Document passage.

※ ※ ※

This is the mail archive of the
systemtap@sourceware.org
mailing list for the systemtap project.
Re: run-stap vs -c
- From: Josh Stone <jistone at redhat dot com>
- To: Roland McGrath <roland at redhat dot com>
- Cc: systemtap at sources dot redhat dot com
- Date: Wed, 01 Apr 2009 16:21:42 -0700
- Subject: Re: run-stap vs -c
- References: <20090401213813.0148FFC3AB@magilla.sf.frob.com>
Roland McGrath wrote:
> diff --git a/run-stapio.sh b/run-stapio.sh
> new file mode 100755
> index ...3a08203 100755
> --- /dev/null
> +++ b/run-stapio.sh
> @@ -0,0 +1,4 @@
> +#!/bin/sh -x
> +
> +# XXX arg quoting
> +exec /sbin/runuser -m -c "$STAP_REAL_STAPIO $*" ${STAP_REAL_USER}
I expect that the quoting would be easier with sudo -u ...
> But I lose like this:
>
> $ ./run-stap -e 'probe begin { printf("hello world\n") }' -c id
> + exec /sbin/runuser -m -c '/home/roland/build/systemtap/stapio -c id /tmp/stap2EnM0v/stap_a05c4a56c320f1c36b5d8495d10ed9db_635.ko' roland
> ERROR: Couldn't open control channel '/sys/kernel/debug/systemtap/stap_a05c4a56c320f1c36b5d8495d10ed9db_635/.cmd': Permission denied
> Failed to initialize control channel.
> Pass 5: run failed. Try again with another '--vp 00001' option.
> [Exit 1]
> $
>
> That left me trying to figure out how it is that stapio is normally allowed
> to do this open.
The control channel owner is set to the current UID/GID during the
module init. Since staprun normally has UID=user/EUID=root when it
loads the module, it's no problem for stapio.
Josh

※ ※ ※

Task set.
A. In the mailing-list reply, begin at the words "The control channel" and stop after "problem for stapio.". Write out that passage with "staprun" replaced by "stap".
B. Answer these questions from the mailing-list reply:
(i) On what date and at what time was the reply sent?
(ii) During module init, what is the control channel owner set to?
(iii) With what command does the writer expect the quoting would be easier?
C. Translate this sentence from the mailing-list reply into Spanish: "The control channel owner is set to the current UID/GID during the module init."

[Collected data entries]
※ ※ ※

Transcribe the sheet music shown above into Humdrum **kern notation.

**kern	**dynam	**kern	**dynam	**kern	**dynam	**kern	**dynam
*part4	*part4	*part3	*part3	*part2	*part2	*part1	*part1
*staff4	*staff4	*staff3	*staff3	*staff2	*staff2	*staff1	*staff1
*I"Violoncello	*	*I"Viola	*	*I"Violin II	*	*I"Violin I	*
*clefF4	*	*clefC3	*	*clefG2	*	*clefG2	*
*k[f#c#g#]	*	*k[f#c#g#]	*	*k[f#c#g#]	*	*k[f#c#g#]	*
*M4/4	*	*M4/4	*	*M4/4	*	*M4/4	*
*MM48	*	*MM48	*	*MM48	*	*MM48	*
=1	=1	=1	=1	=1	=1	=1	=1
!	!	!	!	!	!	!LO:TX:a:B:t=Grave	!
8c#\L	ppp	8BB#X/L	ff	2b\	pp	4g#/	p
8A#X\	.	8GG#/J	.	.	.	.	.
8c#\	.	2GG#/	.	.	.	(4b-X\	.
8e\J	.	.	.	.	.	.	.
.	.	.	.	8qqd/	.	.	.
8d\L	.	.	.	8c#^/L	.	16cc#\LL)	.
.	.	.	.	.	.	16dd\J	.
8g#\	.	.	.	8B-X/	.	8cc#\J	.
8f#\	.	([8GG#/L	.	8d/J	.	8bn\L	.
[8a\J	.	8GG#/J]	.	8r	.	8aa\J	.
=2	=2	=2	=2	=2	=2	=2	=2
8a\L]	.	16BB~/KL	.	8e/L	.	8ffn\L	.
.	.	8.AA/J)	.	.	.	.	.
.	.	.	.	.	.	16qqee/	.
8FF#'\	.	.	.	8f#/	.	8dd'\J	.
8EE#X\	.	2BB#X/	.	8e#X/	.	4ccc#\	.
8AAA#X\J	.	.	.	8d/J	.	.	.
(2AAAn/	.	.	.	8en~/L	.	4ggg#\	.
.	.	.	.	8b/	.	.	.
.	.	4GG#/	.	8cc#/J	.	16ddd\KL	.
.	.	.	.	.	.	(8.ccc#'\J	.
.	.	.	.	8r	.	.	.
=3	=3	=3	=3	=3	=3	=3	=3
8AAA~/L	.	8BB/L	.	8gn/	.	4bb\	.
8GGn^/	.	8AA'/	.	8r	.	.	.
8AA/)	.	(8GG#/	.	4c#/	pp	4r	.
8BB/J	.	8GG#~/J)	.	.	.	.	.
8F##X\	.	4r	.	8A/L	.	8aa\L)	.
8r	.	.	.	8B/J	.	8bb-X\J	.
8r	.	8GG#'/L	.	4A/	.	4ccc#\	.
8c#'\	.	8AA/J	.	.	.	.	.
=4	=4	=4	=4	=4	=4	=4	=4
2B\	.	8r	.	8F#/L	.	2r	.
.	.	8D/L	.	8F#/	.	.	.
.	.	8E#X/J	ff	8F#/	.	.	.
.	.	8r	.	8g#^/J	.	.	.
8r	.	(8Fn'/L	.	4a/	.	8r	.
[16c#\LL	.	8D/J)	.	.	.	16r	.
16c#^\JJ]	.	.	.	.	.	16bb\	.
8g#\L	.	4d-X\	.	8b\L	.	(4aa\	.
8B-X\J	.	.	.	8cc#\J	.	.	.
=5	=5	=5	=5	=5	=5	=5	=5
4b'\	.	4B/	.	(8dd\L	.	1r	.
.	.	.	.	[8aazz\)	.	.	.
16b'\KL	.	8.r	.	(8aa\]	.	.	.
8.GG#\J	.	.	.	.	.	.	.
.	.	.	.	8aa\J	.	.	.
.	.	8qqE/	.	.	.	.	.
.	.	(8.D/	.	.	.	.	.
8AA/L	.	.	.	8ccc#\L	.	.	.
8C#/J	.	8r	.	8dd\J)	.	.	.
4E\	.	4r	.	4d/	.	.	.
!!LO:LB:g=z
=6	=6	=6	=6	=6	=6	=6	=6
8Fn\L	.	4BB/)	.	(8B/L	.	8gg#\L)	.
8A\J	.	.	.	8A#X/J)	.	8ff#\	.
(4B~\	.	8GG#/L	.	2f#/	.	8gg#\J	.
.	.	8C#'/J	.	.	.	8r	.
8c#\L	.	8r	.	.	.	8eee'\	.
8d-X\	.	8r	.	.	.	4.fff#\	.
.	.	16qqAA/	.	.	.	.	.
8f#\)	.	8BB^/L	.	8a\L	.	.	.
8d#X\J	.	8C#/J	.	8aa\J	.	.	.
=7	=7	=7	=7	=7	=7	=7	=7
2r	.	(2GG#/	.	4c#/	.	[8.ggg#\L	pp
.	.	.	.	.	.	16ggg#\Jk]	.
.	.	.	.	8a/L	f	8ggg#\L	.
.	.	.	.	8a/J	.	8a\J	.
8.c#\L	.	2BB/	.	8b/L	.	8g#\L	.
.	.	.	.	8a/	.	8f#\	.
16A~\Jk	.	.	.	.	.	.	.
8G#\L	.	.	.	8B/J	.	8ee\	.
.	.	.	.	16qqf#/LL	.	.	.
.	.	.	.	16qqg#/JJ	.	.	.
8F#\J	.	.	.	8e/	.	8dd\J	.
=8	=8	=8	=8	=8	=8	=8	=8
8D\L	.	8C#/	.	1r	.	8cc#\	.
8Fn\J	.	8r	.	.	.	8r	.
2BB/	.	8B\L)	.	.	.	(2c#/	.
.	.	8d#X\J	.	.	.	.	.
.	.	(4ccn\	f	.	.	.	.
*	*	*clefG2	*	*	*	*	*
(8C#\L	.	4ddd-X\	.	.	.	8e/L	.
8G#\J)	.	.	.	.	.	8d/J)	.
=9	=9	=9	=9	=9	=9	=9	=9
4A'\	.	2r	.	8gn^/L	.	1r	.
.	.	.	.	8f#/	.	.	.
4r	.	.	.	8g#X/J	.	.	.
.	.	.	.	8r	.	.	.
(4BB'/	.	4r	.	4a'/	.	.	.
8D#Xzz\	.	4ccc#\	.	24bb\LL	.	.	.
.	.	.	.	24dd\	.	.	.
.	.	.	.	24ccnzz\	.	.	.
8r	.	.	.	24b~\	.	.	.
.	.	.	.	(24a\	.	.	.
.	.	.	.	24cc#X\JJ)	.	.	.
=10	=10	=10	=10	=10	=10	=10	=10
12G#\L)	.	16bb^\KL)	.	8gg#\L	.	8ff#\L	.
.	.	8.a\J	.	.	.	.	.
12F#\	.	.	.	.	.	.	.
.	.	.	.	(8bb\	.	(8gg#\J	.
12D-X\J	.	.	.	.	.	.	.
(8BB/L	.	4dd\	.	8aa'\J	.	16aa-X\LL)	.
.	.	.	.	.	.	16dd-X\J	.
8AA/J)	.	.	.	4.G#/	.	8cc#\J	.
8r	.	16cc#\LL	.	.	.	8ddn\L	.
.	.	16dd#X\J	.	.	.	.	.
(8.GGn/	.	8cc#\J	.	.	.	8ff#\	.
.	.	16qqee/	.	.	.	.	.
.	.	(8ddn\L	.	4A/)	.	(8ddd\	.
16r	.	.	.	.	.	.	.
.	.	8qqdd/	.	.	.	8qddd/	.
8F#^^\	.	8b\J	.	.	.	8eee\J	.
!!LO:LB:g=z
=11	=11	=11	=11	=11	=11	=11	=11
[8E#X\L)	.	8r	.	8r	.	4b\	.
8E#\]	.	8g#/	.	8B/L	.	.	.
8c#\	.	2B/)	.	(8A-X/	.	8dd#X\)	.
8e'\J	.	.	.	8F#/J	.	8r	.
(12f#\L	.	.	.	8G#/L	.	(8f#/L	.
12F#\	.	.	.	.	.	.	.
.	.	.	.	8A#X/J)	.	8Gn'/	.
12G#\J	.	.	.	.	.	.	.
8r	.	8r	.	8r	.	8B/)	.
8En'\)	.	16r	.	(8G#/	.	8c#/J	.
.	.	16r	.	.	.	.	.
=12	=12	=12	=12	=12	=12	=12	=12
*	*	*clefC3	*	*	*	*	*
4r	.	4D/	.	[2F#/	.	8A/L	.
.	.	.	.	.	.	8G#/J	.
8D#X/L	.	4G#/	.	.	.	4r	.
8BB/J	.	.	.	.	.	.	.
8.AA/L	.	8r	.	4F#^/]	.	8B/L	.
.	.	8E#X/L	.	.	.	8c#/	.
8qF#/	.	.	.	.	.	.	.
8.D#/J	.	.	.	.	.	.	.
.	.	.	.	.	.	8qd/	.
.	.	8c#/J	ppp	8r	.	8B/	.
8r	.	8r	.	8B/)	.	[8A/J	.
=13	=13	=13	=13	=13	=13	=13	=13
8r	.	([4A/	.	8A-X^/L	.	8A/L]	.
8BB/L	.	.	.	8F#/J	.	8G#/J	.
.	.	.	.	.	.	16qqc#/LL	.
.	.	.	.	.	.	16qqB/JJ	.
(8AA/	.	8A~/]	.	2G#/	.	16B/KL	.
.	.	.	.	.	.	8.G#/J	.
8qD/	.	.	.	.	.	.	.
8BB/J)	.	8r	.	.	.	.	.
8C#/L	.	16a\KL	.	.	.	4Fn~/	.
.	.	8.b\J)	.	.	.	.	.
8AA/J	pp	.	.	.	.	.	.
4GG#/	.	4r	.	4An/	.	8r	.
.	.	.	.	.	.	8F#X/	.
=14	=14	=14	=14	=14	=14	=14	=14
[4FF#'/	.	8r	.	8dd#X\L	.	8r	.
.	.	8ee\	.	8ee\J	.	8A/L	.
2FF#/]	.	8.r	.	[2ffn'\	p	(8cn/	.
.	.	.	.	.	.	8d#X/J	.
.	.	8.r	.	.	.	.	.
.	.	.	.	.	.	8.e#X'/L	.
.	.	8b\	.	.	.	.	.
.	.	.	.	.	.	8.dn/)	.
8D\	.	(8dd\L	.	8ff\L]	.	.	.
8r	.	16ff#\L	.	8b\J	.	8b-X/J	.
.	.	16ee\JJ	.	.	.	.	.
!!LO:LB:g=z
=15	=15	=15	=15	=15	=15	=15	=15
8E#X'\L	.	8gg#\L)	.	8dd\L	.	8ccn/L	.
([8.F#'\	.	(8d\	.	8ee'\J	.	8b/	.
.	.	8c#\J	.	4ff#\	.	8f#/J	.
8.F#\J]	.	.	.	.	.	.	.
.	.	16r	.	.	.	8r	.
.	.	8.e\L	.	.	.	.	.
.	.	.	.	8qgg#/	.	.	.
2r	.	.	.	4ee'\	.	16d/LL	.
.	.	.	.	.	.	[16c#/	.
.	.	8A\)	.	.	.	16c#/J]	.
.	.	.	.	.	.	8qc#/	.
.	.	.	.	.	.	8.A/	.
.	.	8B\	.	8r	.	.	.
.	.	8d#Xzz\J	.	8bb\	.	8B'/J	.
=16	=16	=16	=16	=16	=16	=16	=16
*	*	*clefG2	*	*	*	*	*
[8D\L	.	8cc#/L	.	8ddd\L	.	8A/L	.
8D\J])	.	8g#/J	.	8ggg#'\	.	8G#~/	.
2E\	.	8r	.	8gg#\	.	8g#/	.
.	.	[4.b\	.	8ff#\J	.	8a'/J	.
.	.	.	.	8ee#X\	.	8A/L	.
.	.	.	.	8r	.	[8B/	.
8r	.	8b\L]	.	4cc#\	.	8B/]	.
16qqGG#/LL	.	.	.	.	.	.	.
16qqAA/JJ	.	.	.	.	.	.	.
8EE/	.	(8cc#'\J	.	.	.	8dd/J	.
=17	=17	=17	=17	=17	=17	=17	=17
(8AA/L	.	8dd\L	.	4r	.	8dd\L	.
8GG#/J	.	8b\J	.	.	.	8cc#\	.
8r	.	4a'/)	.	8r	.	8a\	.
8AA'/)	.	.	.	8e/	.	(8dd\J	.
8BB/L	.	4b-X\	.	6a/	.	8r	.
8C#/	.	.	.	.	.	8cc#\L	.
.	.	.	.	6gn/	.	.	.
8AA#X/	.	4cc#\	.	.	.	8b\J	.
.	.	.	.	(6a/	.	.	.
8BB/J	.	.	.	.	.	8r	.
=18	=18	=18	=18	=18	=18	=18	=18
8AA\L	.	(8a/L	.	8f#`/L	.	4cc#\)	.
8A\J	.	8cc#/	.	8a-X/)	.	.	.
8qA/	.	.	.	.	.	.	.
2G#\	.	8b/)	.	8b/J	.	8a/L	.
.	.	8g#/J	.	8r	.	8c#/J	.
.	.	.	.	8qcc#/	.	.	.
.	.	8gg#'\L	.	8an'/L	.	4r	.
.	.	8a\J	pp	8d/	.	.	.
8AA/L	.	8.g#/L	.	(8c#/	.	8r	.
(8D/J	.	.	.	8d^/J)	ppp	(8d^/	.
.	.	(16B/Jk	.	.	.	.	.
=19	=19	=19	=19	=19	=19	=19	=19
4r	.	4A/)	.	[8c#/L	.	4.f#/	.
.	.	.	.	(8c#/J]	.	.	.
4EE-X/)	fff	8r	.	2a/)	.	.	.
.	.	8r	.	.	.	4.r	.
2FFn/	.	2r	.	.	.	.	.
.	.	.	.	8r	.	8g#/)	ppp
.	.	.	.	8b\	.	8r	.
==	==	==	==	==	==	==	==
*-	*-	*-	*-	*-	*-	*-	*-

※ ※ ※

List of answers.
A.
The control channel owner is set to the current UID/GID during the
module init. Since stap normally has UID=user/EUID=root when it
loads the module, it's no problem for stapio.

B.
(i) Wed, 01 Apr 2009 16:21:42 -0700
(ii) The current UID/GID
(iii) sudo -u

C. El propietario del canal de control se establece en el UID/GID actual durante la inicialización del módulo.